In that blink the hole’s ragged boundary of Sheetrock and shingles had metamorphosed into something like ragged flaps of what he would only think of as organ meat. Hudson leaned forward, focused.

My God . . .

What he looked at now was a room, or at least a room of sorts. Is that . . . No, it couldn’t be, he thought, because the room’s walls appeared to be composed of sheets of what looked like butcher’s waste (intestines, sinew, bone chips, and fat), which had all somehow been frozen into configuration. Amid all this sat a splintery wooden table on which had been placed . . .

That’s a typewriter!. Hudson realized, and he could even read the manufacturer: Remington. Atop a shelf in the rear, more odd objects could be seen: a package of Williams shaving soap, a square tin of Mavis talcum powder, and an empty can of Heinz beans.
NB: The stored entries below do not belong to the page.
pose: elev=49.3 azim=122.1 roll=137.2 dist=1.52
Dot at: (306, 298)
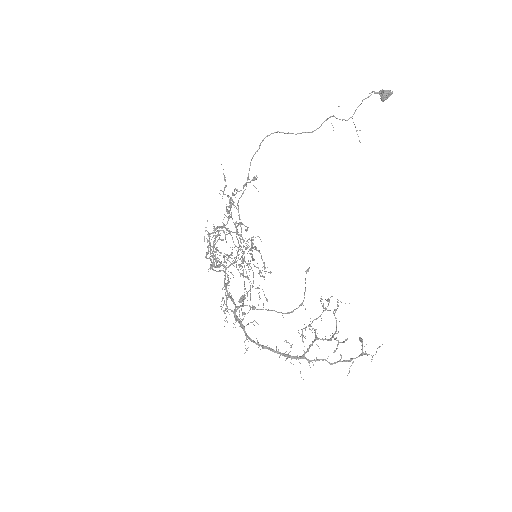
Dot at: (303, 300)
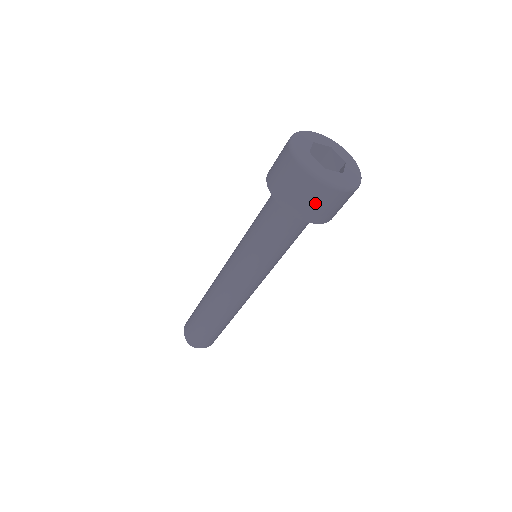
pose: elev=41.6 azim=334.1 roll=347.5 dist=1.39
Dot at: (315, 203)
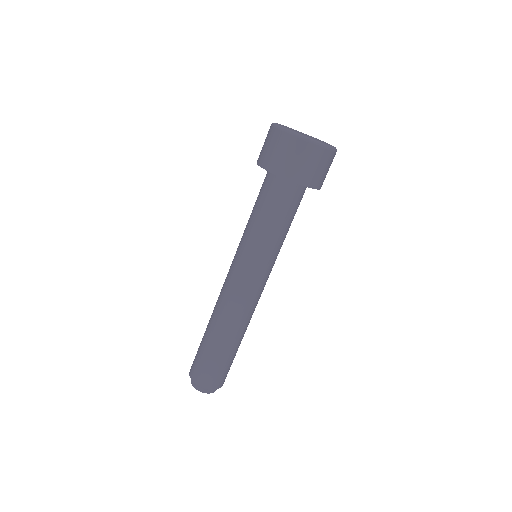
Dot at: (313, 166)
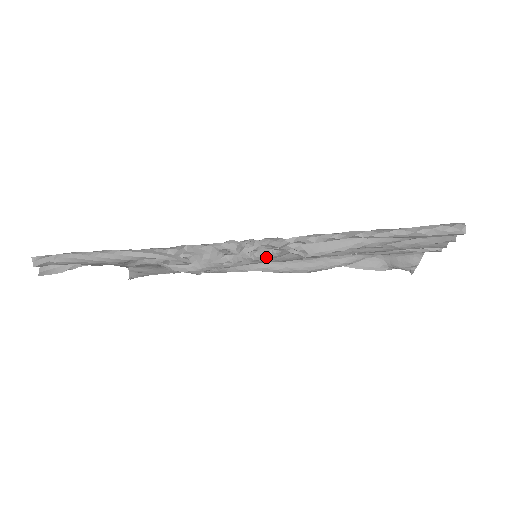
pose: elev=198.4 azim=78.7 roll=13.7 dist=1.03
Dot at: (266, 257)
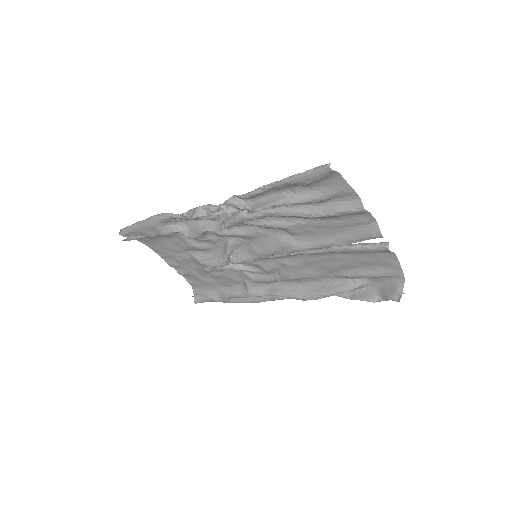
Dot at: (233, 219)
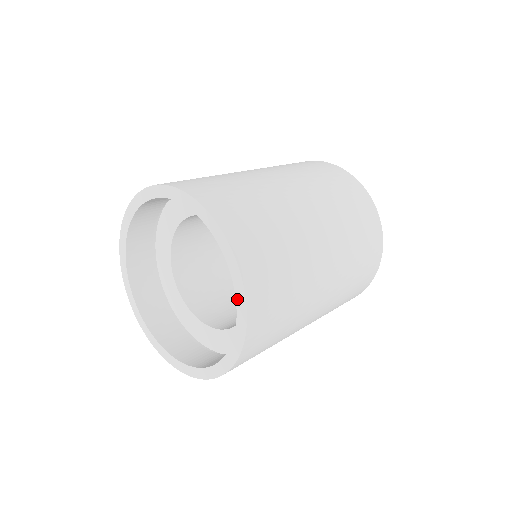
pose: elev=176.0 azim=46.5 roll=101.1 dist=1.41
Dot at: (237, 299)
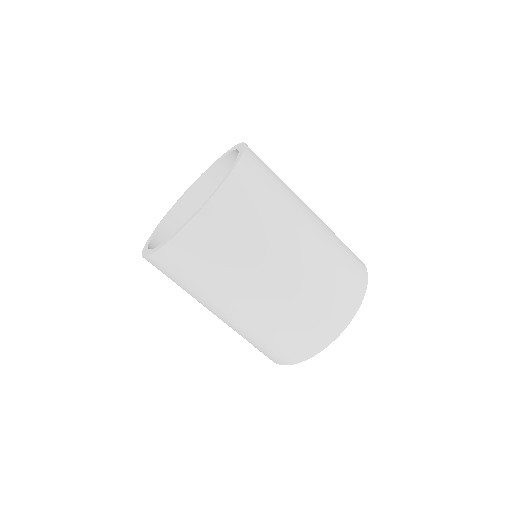
Dot at: (233, 165)
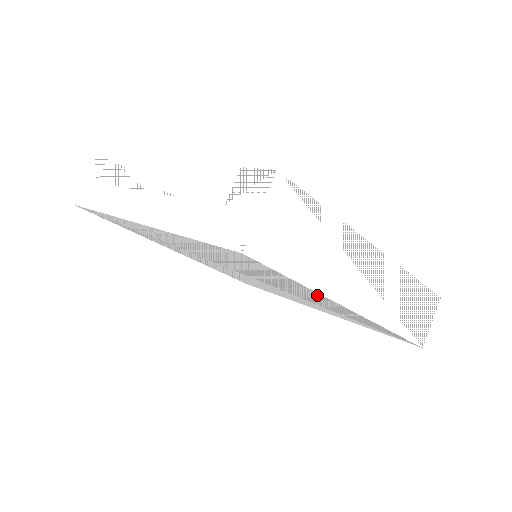
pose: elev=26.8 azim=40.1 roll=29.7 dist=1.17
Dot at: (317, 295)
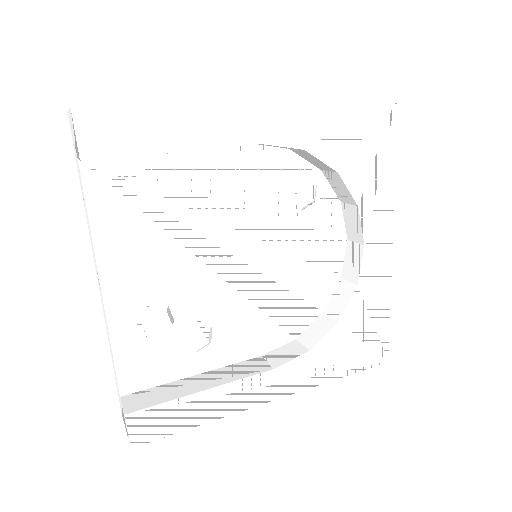
Dot at: occluded
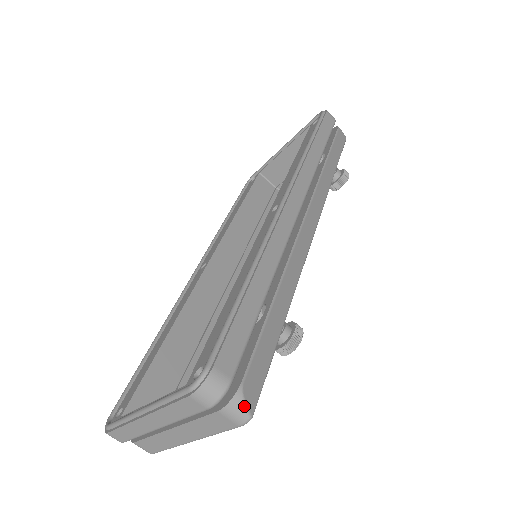
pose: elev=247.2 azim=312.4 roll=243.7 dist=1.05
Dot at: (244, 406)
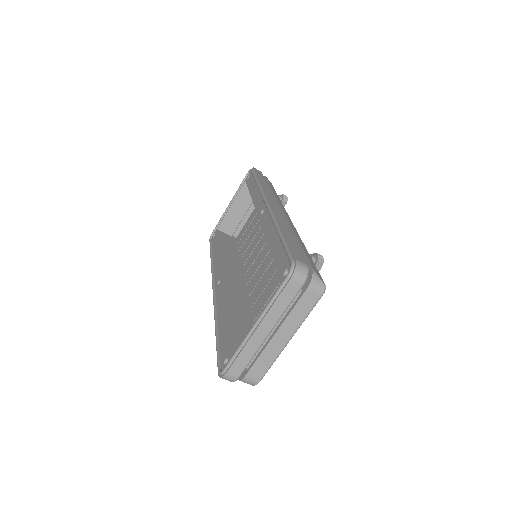
Dot at: (320, 280)
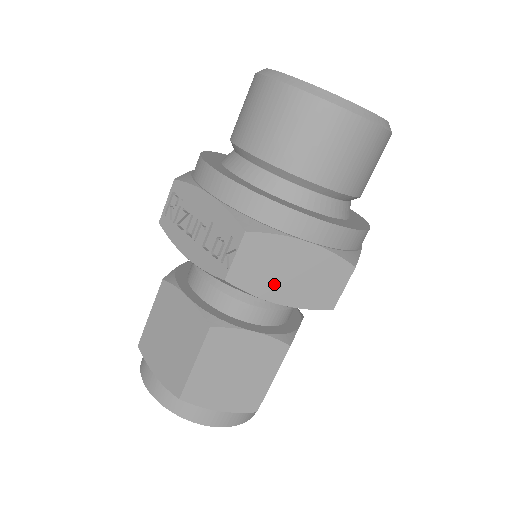
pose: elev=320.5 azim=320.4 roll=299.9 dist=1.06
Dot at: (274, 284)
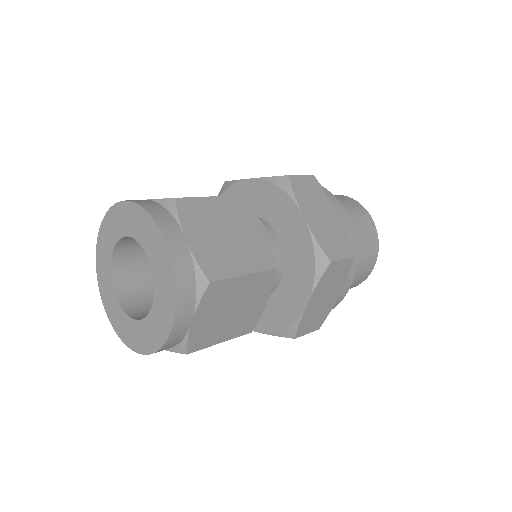
Dot at: (310, 208)
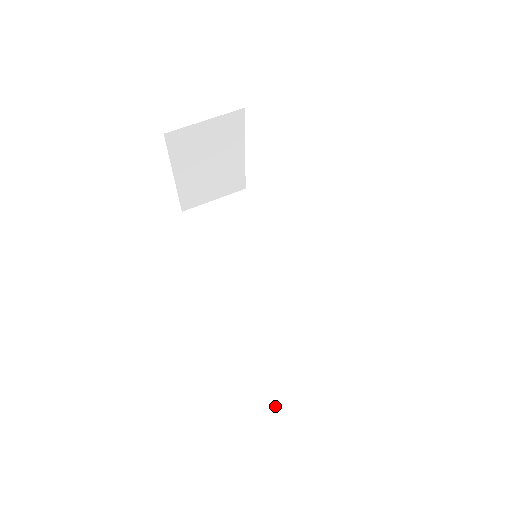
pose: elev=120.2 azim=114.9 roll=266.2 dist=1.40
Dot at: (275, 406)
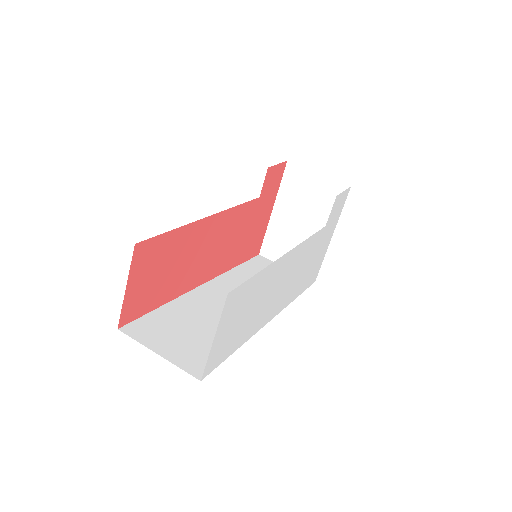
Dot at: (131, 323)
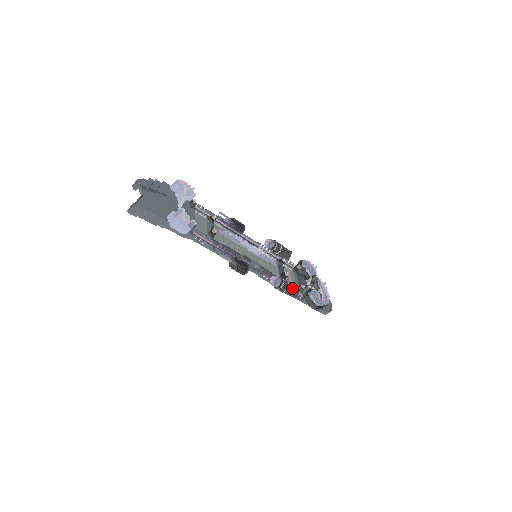
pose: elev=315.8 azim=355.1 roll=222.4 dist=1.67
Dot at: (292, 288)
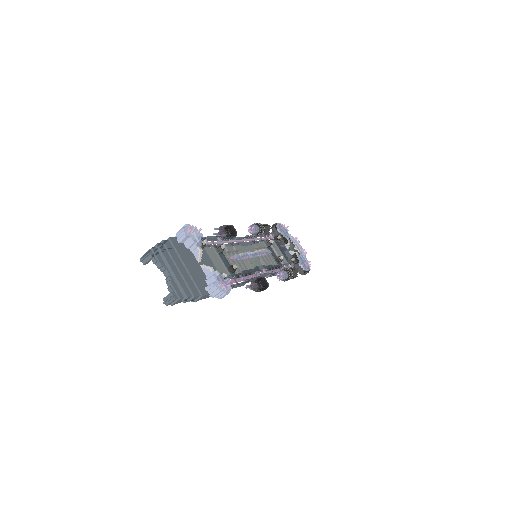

Hudson meant to glance behind him, to question the deaconess, but her hands firmly pressed his temples.

“Don’t take your eyes off the Egress,” she said.

When Hudson refocused on the hole . . . a man stepped into view.

The Trustee . . .

It was a very gaunt, stoop-shouldered man who looked back at Hudson. “There you are, at last,” he said in a squeaky accent that sounded like New England. He had close-cropped hair shiny with tonic and a vaguely receding hairline to show a vast forehead, which gave the man an instant air of learnedness. He wore a well-fitting but threadbare and very faded blue suit, a white dress shirt, and narrow tie with light and dark gray stripes. Small, round spectacles. His jaw seemed prominent as though he suffered from a malocclusion. The only thing about him that wasn’t normal was the pallor of his face. It was as white and shiny as snow just beginning to melt but marbled ever so faintly with a bruised blue.